VORGEGEBENER TEXTAUSZUG:
★ ★ ★

Bei der vorliegenden Studie handelt es sich um die Publikation der Dissertation von Julia Thiesbonenkamp-Maag am ethnologischen Institut der Universität Heidelberg. Sie widmet sich dabei der Frage, wie die Konzepte „Fürsorge“ und Selbstsorge“ als ethnologische Kategorien fruchtbar gemacht werden können. Darüber hinaus fragt sie nach dem Zusammenhang von Fürsorge und Religion, ein bislang eher vernachlässigtes Forschungsfeld. Die Autorin fokussiert in ihren Untersuchungen die phillipinisch-charismatische Gemeinde El-Shaddai in Frankfurt am Main, die sie zwei Jahre begleitet hat. Neben der teilnehmenden Beobachtung hat sie semi-strukturierte Interviews mit ausgewählten Akteuren des Feldes geführt. 

Die Arbeit ist in fünf Teile gegliedert. Der erste Teil widmet sich religionsethnologischen Analysen von Migration. Hierbei gibt die Autorin einen kurzen Abriss über rezenten Theorien innerhalb des ethnologischen Forschungsfeldes, bevor sie sich der konkreten philippinischen Migrationsgeschichte in Deutschland sowie im Besonderen der Situation in Frankfurt a.M. zuwendet. Zum Schluss erläutert und diskutiert sie die Wechselwirkungen und Abhängigkeitsverhältnisse mit dem Heimatland Philippinen, wie beispielsweise die Besteuerung der Migranten. An dieser Stelle ist v.a. auf die höchst interessante Konstruktion der Narrative ‚Prüfung‘ und ‚Bewährung‘ innerhalb des Feldes hinzuweisen, welche auf der „philippinischen Variante der Leidensgeschichte Jesu“ (S. 60) sowie der Narrationen philippinischer Nationalhelden basiert.

★ ★ ★

(Aus einem Datensatz entnommene Zeilen)
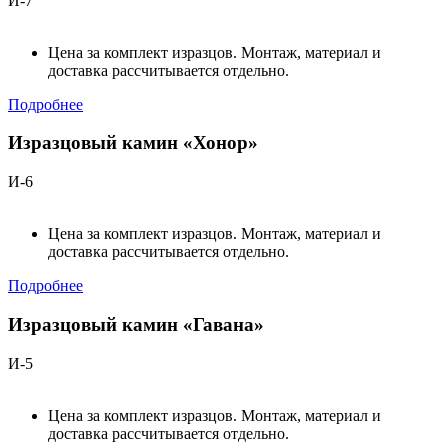
И-7
Цена за комплект изразцов. Монтаж, материал и
доставка рассчитывается отдельно.
Подробнее
Изразцовый камин «Хонор»
И-6
Цена за комплект изразцов. Монтаж, материал и
доставка рассчитывается отдельно.
Подробнее
Изразцовый камин «Гавана»
И-5
Цена за комплект изразцов. Монтаж, материал и
доставка рассчитывается отдельно.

★ ★ ★

AUFGABEN:
(1) Geben Sie aus der Rezension zur Studie über El-Shaddai den Abschnitt zwischen "Die Arbeit ist" und "philippinischer Nationalhelden basiert." einschließlich wortgetreu wieder.
(2) Führen Sie die Rezension zur Studie über El-Shaddai im Anschluss an ihren letzten Satz fort.

LÖSUNGEN:
(1)
Die Arbeit ist in fünf Teile gegliedert. Der erste Teil widmet sich religionsethnologischen Analysen von Migration. Hierbei gibt die Autorin einen kurzen Abriss über rezenten Theorien innerhalb des ethnologischen Forschungsfeldes, bevor sie sich der konkreten philippinischen Migrationsgeschichte in Deutschland sowie im Besonderen der Situation in Frankfurt a.M. zuwendet. Zum Schluss erläutert und diskutiert sie die Wechselwirkungen und Abhängigkeitsverhältnisse mit dem Heimatland Philippinen, wie beispielsweise die Besteuerung der Migranten. An dieser Stelle ist v.a. auf die höchst interessante Konstruktion der Narrative ‚Prüfung‘ und ‚Bewährung‘ innerhalb des Feldes hinzuweisen, welche auf der „philippinischen Variante der Leidensgeschichte Jesu“ (S. 60) sowie der Narrationen philippinischer Nationalhelden basiert.

(2)
Im zweiten Teil der Arbeit stellt die Autorin die charismatische Bewegung El Shaddai dar. Sie gibt dafür einen kurzen Abriss der Christianisierung der Philippinen im Allgemeinen sowie der charismatischen Bewegung auf den Philippinen im Besondern. Darauf aufbauend skizziert sie die kurze Geschichte der Gruppierung in Frankfurt a.M. inklusive ihrer konkreten inhaltlichen Ausgestaltung sowie ihrer Rückbindung an die Philippinen. Der dritte Teil widmet sich der Entwicklung der ethnologischen Konzepten Fürsorge und Selbstsorge, die durch „das Prinzip der Sorge“ (S. 121) verbunden werden. Als theoretischer Referenzrahmen dienen der Autorin zum einen verschiedene agency-Konzepte und die damit zusammenhängenden Personenbegriffe, zum anderen aber auch Ansätze aus der Ethics of Care. Daraus entwickelt die Autorin die Konzepte der Selbstsorge – verstanden als eine „bestimmte Art der Agency, die sich auf die Veränderung des Selbst ausrichtet“ (S. 161) – und der Fürsorge, d.h. eine Handlung einer konkreten Person oder auch Gruppe, „die sich auf andere Personen oder Personengruppen richtet“ (S. 162). Im letzten Teil wendet sie in ihrer Untersuchung die beiden Konzepte auf die Frankfurter El Shaddai Gruppe an und kann an konkreten Beispielen aus dem Gottesdienst, des Gebets, Heilungen, Visionen, usw., veranschaulichen, dass eine Untersuchung auf Basis der beiden Konzepte auch die sinnliche und körperliche Erfahrung mit berücksichtigen muss, wie sie beispielsweise in Ritualen erfahrbar wird. Darüber hinaus wird durch das gewählte Sample deutlich, dass Untersuchungen in diesem Bereich – im Gegensatz zu den meisten bisherigen Fürsorge-Studien – auch auf Personen im mittleren Lebensalter ausgedehnt werden müssen.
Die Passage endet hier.